Methylnaltrexone is a quaternary amine methylated derivative of naltrexone that is peripherally restricted because of its poor lipid solubility and inability to cross the blood–brain barrier.79 After SC administration, peak serum concentrations occur in about 30 minutes. The drug has a Vd of 1.1 L/kg and is minimally protein bound (11%–15%).

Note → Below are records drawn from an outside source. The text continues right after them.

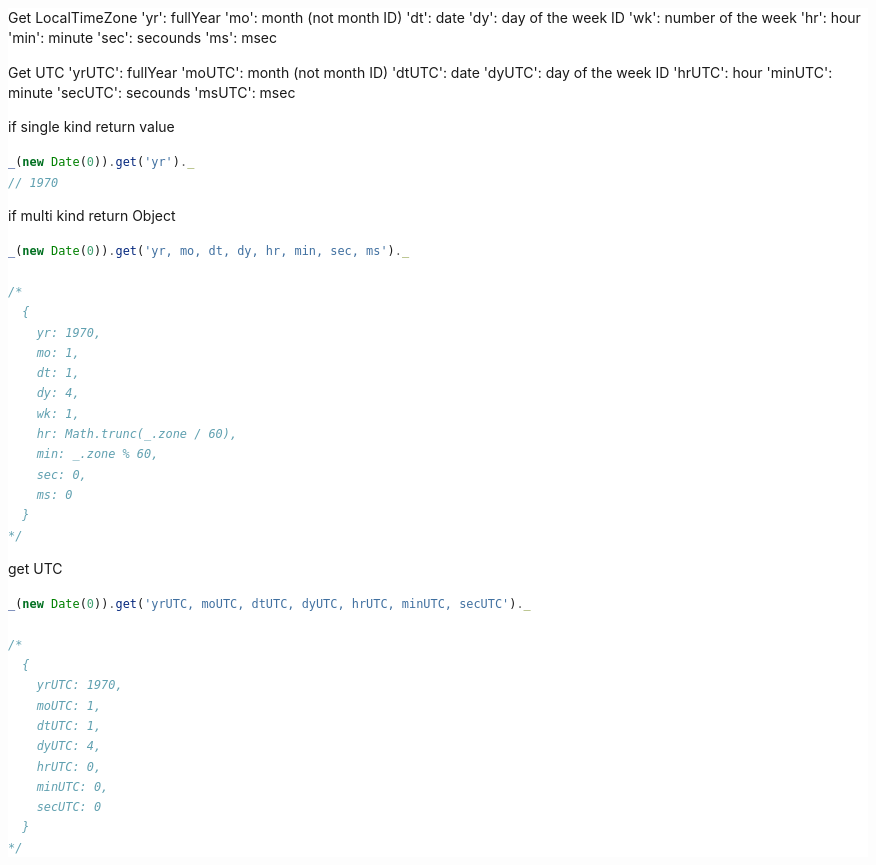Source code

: Get LocalTimeZone
'yr':   fullYear
'mo':   month (not month ID)
'dt':   date
'dy':   day of the week ID
'wk':   number of the week
'hr':   hour
'min':  minute
'sec':  secounds
'ms':   msec

Get UTC
'yrUTC':  fullYear
'moUTC':  month (not month ID)
'dtUTC':  date
'dyUTC':  day of the week ID
'hrUTC':  hour
'minUTC': minute
'secUTC': secounds
'msUTC':  msec

if single kind return value

```javascript
_(new Date(0)).get('yr')._
// 1970
```


if multi kind return Object

```javascript
_(new Date(0)).get('yr, mo, dt, dy, hr, min, sec, ms')._

/*
  {
    yr: 1970,
    mo: 1,
    dt: 1,
    dy: 4,
    wk: 1,
    hr: Math.trunc(_.zone / 60),
    min: _.zone % 60,
    sec: 0,
    ms: 0
  }
*/
```

get UTC

```javascript
_(new Date(0)).get('yrUTC, moUTC, dtUTC, dyUTC, hrUTC, minUTC, secUTC')._

/*
  {
    yrUTC: 1970,
    moUTC: 1,
    dtUTC: 1,
    dyUTC: 4,
    hrUTC: 0,
    minUTC: 0,
    secUTC: 0
  }
*/
```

Although there are several metabolites, 85% of the drug is eliminated unchanged in the urine.79
In the proper doses, pure opioid antagonists reverse all of the effects at the μ, κ, and δ receptors of endogenous and exogenous opioid agonists, except for those of buprenorphine, which has a very high affinity for and slow rate of dissociation from the μ receptor.54 Actions of opioid agonists that are not mediated by interaction with opioid receptors, such as direct mast cell liberation of histamine or the potassium channel blocking effects of methadone, are not reversed by these antagonists.2 Chest wall rigidity from rapid fentanyl infusion is usually reversed with naloxone.14 Opioid-induced seizures in animals, such as from propoxyphene, tend to be antagonized by opioid antagonists, although seizures caused by meperidine (normeperidine) and tramadol are exceptions.30 The benefit in humans is less clear. A report of two newborns who developed seizures associated with fentanyl and morphine infusion demonstrated abrupt clinical and electroencephalographic resolution after administration of naloxone.17
Opioids operate bimodally on opioid receptors.15 At very low concentrations, μ opioid receptor agonism is excitatory at this receptor and actually may increase pain. This antianalgesic effect is modulated through a Gsprotein and usually is less important clinically than the well-known inhibitory actions that result from coupling to a Go protein at usual analgesic doses. For this reason, extremely low doses of opioid antagonists (ie, 0.25 μg/kg/h of naloxone) enhance the analgesic potency of opioids, including morphine, methadone, and buprenorphine.16,29 Naloxone also attenuates or prevents the development of tolerance and dependence.29 Coadministration of these very low doses of antagonists with the opioid also limits opioid-induced adverse effects such as nausea, vomiting, constipation, and pruritus.79
The opioid antagonists may reverse the effects of endogenous opioid peptides, including endorphins, dynorphins, and enkephalins. Endogenous opioids are found in tissues throughout the body and may work in concert with other neurotransmitter systems to modulate many physiologic effects.26,67 For instance, during shock, the release of circulating endorphins produces an inhibition of central sympathetic tone by stimulating κ receptors within the locus coeruleus, resulting in vasodilation. Vagal tone is also enhanced through stimulation of opioid receptors in the nucleus ambiguus.
Research investigating the cardioprotective effects of opioid agonists through their action at the sarcolemmal and mitochondrial K+-ATP (adenosine triphosphate) channels is ongoing.27 Nonselective opioid antagonists may negate these protective effects.